After six months talking to all of the Army’s high-priority modernization task forces – the eight Cross Functional Teams – “we’ve got hundreds of potential areas where we can use artificial intelligence,” Easley said on the floor at AUSA. “We obviously can’t do hundreds of projects.” So rather than develop a bespoke solution for each request, he said, the AI Task Force is combining related requests and figuring out AI applications that can meet multiple modernization teams’ needs.
“We can’t have 50 AI solutions across the Army,” Easley continued. “We need to make it easier for our soldiers to do AI regardless of what [role] they’re in and this is why we’re developing an AI ecosystem for use within the Army.” The idea is to pull data from a host of sources; curate it by putting it into standard formats, throwing out bad data, and so on; and create a central repository — not only for the data but for a family of AI models trained on that data. Users across the Army could download those proven algorithms and apply them to their own purposes.
Now, Easley acknowledged, this means a lot of data moving back and forth over the Army network. Modernizing that network is a major Army priority – No. 4 of its “Big Six” – and the Network modernization team plans major increases in satellite bandwidth for its 2023 update, Capability Set 23. But the AI Task Force is also looking to reduce those data demands wherever possible.

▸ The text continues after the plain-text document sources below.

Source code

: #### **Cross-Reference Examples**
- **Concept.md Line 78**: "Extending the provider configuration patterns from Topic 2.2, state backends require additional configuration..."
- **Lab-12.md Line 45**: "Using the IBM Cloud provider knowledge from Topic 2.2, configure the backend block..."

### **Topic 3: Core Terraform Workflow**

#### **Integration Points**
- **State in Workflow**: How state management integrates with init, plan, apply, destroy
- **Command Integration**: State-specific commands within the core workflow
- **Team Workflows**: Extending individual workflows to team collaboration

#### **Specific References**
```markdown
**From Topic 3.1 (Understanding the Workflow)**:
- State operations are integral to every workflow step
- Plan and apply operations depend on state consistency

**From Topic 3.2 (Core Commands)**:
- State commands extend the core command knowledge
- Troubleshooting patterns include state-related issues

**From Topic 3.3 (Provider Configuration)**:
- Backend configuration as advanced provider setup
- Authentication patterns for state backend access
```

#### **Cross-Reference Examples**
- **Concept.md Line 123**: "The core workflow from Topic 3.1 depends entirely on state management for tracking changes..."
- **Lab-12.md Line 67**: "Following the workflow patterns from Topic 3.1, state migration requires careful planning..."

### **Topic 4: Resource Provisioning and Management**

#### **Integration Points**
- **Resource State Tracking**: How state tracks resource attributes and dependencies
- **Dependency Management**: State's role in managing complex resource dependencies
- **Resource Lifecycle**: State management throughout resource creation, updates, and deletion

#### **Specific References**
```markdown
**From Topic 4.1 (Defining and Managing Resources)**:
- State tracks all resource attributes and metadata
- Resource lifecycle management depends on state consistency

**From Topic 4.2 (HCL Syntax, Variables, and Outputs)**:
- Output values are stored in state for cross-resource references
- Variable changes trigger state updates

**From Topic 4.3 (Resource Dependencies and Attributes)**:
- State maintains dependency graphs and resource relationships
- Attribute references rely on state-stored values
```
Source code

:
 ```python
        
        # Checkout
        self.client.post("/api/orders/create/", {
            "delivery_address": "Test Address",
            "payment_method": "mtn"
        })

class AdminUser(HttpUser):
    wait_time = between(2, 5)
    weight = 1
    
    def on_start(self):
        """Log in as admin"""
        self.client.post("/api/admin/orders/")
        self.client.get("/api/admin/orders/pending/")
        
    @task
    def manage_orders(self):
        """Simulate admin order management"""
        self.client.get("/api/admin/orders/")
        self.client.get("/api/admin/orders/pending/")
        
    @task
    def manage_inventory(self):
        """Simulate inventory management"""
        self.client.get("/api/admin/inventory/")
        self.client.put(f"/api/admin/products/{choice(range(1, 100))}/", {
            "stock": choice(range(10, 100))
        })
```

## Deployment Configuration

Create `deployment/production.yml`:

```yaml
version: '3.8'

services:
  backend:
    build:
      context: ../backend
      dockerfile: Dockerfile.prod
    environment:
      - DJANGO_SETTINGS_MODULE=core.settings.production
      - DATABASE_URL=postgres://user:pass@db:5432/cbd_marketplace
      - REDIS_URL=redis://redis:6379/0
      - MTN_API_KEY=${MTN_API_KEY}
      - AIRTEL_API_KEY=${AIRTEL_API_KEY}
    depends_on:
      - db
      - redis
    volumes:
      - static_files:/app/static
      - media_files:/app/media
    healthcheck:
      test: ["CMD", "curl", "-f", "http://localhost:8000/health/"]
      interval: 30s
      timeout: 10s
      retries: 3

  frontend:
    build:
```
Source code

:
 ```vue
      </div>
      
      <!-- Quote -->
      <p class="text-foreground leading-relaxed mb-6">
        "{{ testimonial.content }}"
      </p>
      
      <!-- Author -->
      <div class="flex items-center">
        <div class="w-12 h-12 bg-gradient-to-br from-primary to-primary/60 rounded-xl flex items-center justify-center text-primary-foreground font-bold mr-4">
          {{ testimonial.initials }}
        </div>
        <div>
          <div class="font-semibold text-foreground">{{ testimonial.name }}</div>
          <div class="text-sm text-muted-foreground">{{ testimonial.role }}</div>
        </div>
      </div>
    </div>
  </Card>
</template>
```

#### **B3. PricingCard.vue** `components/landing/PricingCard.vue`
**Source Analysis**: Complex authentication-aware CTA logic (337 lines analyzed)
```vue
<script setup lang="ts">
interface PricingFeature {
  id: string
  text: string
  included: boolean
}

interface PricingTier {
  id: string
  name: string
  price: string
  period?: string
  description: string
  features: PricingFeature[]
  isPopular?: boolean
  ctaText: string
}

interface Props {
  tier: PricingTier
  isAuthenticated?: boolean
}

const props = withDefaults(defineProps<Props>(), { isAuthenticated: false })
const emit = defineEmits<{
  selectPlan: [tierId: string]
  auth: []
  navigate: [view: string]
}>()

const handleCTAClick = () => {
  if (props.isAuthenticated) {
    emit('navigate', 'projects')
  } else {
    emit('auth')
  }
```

Consider Uber as an everyday example, Easley said. The company as a whole has a fairly sophisticated AI matching drivers with customers, but each individual user isn’t actually sending or receiving all that data. It boils down to “here I am, I want a ride to there” or “here I am, I’m willing to give someone a ride this far.” Likewise, a combat vehicle could transmit “here I am, I have this much ammunition, I have this much fuel. Please send supplies ASAP.”
You can extend this principle to even more complex functions like spotting targets or predicting breakdowns. If you put enough processing power and software on the frontline platforms themselves – a concept called “edge computing” – they can analyze complicated input from their own sensors and only send a summary report back over the network, rather than having to transmit raw data to some central supercomputer for analysis. A vehicle could send, “I need X maintenance in Y hours,” for example, rather than every bit of data collected by the diagnostic sensors on its engine. Or a drone could send “I see tanks here, here, and here, and a missile launcher there” rather than transmit full-motion video of everything in view.
Now, not every present-day weapons system is smart enough to do the analysis by itself. Many systems don’t even have sensors to collect data, and installing them would be prohibitively expensive. “You’re not getting any data off my 20-year old Honda Civic, [and] we can’t afford to retrofit all our Humvees from 30 years ago,” Easley said.
So one of the task force’s priorities will be to ensure that all the Army’s new weapons systems, from long-range missile launchers to targeting goggles, can collect and transmit the right kind of data on their own performance. That means embedding enough computing power to perform a lot of analysis at the edge, rather than having to transmit masses of data to a central location.